*** Dataset content
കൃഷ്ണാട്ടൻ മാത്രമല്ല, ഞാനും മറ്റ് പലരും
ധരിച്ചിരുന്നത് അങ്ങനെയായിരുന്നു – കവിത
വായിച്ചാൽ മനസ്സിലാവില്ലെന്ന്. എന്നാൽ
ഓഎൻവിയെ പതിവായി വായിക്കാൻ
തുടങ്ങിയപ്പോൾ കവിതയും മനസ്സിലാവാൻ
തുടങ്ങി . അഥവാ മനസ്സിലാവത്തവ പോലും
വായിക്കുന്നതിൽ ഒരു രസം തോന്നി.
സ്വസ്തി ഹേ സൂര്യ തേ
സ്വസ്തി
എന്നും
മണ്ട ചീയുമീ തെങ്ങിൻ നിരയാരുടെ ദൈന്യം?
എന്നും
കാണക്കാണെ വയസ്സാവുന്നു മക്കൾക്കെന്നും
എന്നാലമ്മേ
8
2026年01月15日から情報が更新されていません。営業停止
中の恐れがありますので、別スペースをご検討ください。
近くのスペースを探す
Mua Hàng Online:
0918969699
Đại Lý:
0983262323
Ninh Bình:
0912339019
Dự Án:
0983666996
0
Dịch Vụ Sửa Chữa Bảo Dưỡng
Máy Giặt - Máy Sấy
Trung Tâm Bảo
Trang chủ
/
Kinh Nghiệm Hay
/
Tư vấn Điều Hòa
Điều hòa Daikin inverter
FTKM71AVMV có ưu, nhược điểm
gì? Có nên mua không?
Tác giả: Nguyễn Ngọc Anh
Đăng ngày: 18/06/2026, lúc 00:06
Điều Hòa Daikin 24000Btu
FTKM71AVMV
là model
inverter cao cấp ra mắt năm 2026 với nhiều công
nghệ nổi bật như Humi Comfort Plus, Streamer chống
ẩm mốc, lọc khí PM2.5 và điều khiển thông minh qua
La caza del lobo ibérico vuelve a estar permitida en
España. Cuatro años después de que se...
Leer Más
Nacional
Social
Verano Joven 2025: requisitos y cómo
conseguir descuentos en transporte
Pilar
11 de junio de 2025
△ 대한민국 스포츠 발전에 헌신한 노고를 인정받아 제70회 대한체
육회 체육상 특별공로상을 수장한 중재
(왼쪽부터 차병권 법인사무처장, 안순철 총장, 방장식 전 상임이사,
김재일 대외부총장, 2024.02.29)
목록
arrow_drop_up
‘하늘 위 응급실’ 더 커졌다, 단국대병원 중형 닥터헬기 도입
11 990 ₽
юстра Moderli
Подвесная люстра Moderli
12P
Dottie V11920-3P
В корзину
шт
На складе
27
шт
******
• Work order:
Which lines of the records above contain the word "Daikin"? Copy each of them.

• Result of the task:
Điều hòa Daikin inverter
Điều Hòa Daikin 24000Btu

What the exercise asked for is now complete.